» **Task requirements**: After going through the data, give the number of lines that contain the word "center" as your sole answer.

» **Information**:

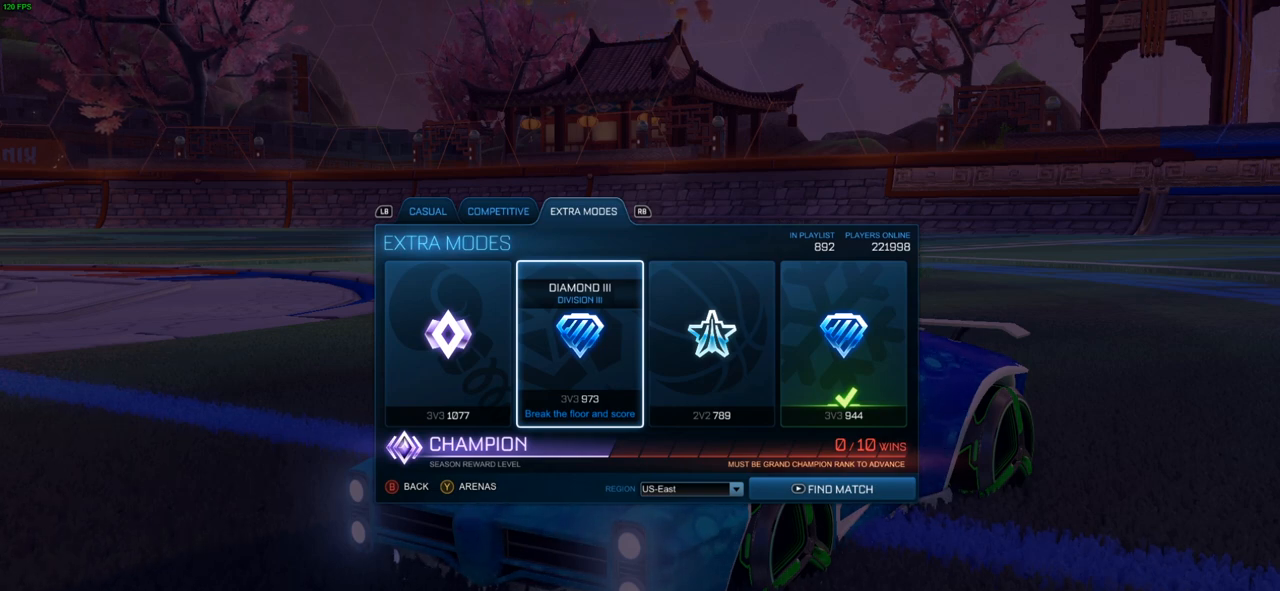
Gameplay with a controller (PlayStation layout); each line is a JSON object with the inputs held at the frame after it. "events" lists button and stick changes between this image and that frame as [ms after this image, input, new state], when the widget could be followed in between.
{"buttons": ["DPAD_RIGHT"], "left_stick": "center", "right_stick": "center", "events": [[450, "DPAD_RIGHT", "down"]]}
* * *
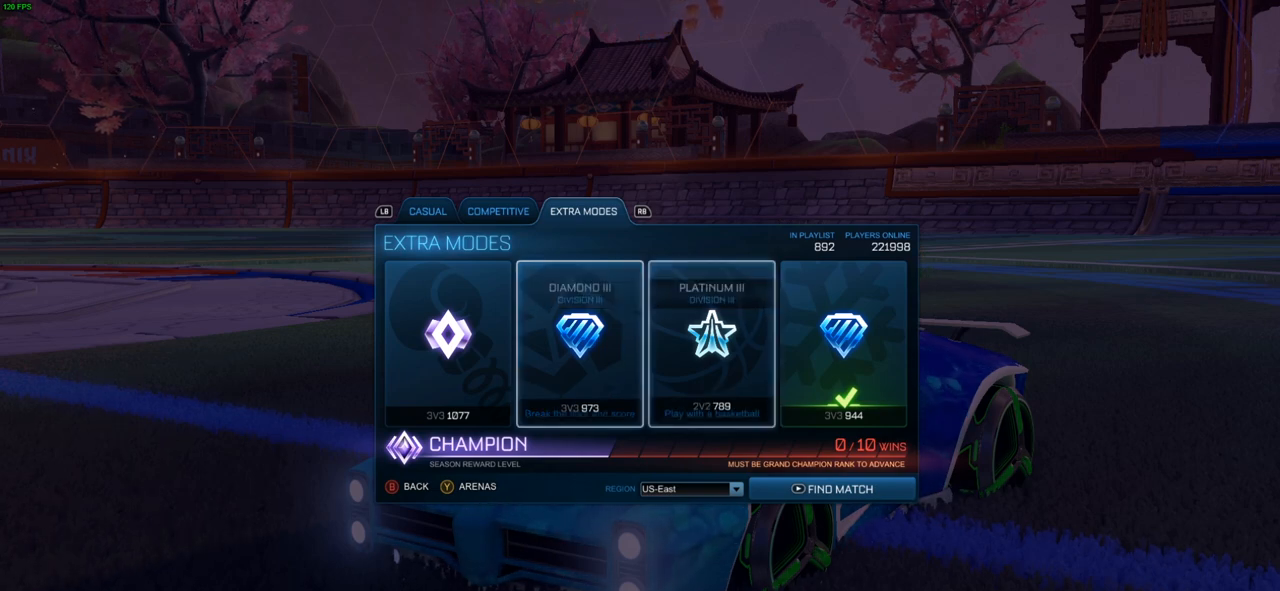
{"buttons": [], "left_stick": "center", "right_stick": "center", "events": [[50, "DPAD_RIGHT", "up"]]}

» **Answer space**: 2